The loosely coupled system perspective is a product of the Herbert Simon agenda to shift attention away from organizations as things toward organizations as arenas in which complex processes take place. Research in the Simon-March-Weick tradition on strategy making, decision making, and sensemaking processes required a reformulation of organizations from monolithic, tightly coupled firms toward chaotic, loosely coupled networks. The loosely coupled systems perspective has facilitated the development of theories of change, culture formation, organizational identity formation, strategy making, decision making, organizational learning, knowledge creation, new product design, and innovation.
Critical Commentary and Future Directions
Orton and Weick described loose coupling as a “linguistic Trojan horse” that served to pry researchers away from simplistic assumptions of organizations as rational, monolithic, predictable actors and to move researchers toward more complex models of organizations.
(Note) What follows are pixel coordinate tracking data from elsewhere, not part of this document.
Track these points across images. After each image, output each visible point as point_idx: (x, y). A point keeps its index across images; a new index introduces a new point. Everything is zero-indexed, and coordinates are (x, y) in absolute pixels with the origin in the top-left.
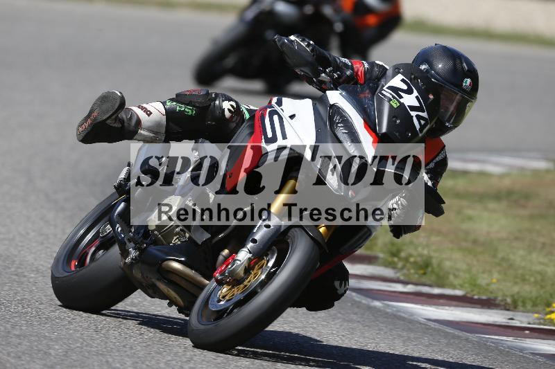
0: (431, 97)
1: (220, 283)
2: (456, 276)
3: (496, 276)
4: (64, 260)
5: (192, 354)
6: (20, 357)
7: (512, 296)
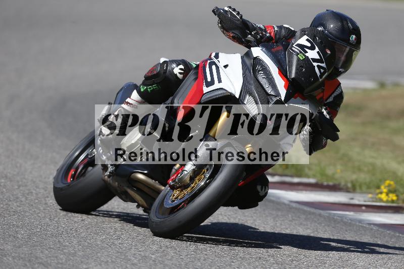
0: (329, 52)
1: (173, 188)
2: (310, 169)
3: (339, 168)
4: (63, 174)
7: (352, 182)
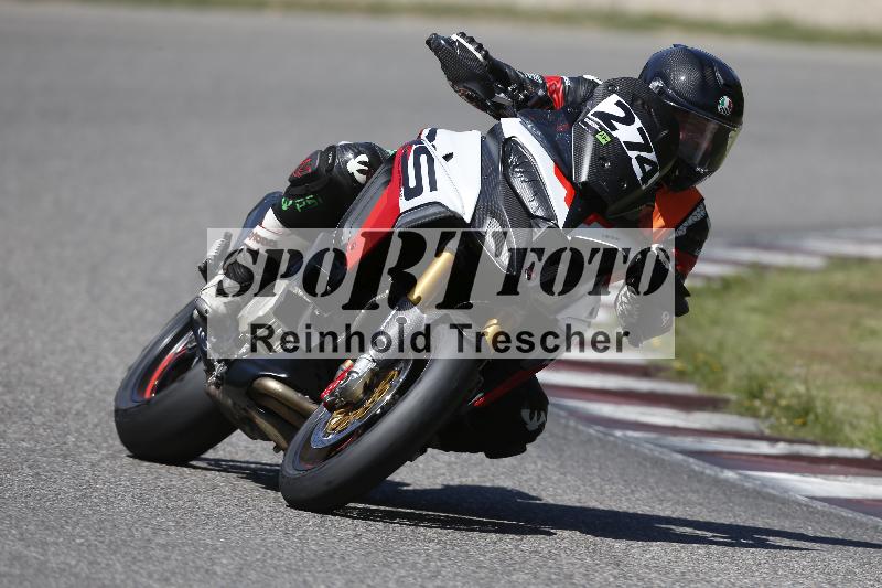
1: (331, 408)
2: (853, 427)
5: (439, 564)
6: (167, 580)
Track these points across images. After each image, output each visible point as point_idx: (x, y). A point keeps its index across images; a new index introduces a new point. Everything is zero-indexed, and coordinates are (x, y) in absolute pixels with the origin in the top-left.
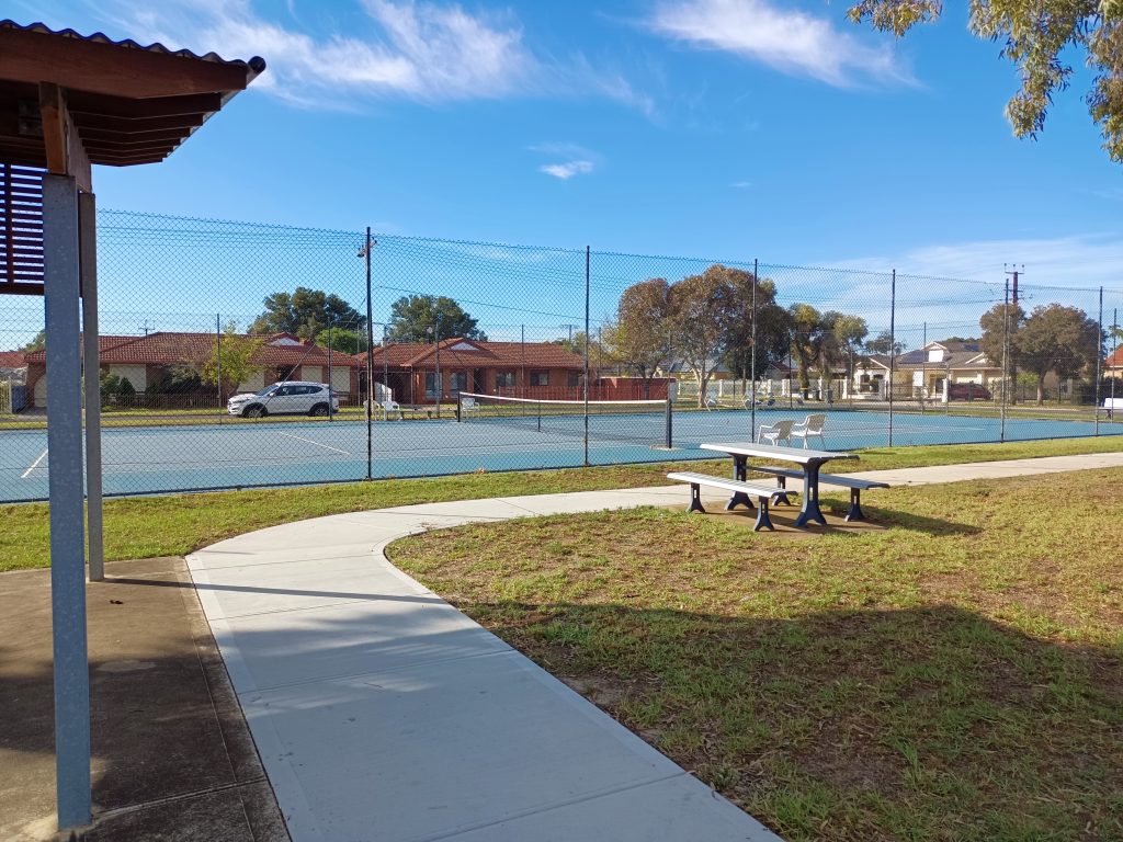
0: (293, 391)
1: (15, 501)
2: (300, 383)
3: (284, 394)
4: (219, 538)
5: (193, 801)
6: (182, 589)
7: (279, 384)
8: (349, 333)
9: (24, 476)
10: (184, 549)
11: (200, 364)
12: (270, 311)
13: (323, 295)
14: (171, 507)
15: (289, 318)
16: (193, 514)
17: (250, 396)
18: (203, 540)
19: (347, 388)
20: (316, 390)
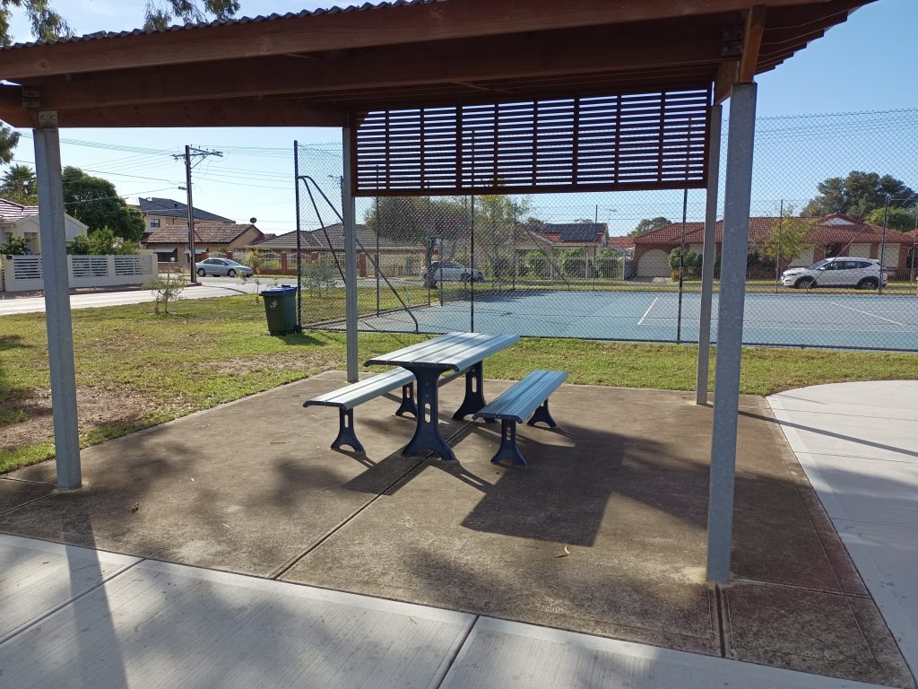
0: (843, 266)
1: (638, 340)
2: (847, 259)
3: (833, 268)
4: (791, 386)
5: (807, 595)
6: (768, 423)
7: (830, 260)
8: (901, 211)
9: (639, 324)
10: (764, 391)
11: (760, 243)
12: (823, 195)
13: (877, 176)
14: (748, 356)
15: (840, 200)
16: (767, 363)
17: (803, 270)
18: (778, 386)
19: (895, 264)
20: (864, 265)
The horse has been rather tame lately because the concept of loose coupling (1) continues to be simplified into merely a sexy synonym for decentralization, (2) is disconnected from the larger and more important theoretical project of understanding equivocality-reduction processes in organizations, and (3) gravitates toward horizontal and vertical loose coupling rather than procedural loose coupling.
More Research on Dialectical Interactions between Coupling and Decoupling
Despite Orton and Weick's 1990 reminder that loose coupling is not a unidimensional variable ranging from loose coupling to tight coupling but is instead a dialectical concept that emphasizes complex patterns of simultaneous coupling and decoupling, most researchers continue to siphon the unpredictability out of loose coupling by translating it into variables such as fragmentation, modularity, division of labor, or decentralization. One solution to this problem is to retroactively cast Weick's 1976 article on loose coupling as a chapter in March and Olsen's Ambiguity and Choice in Organizations of 1976 in order to emphasize the link between garbage-can decision processes and loosely coupled systems.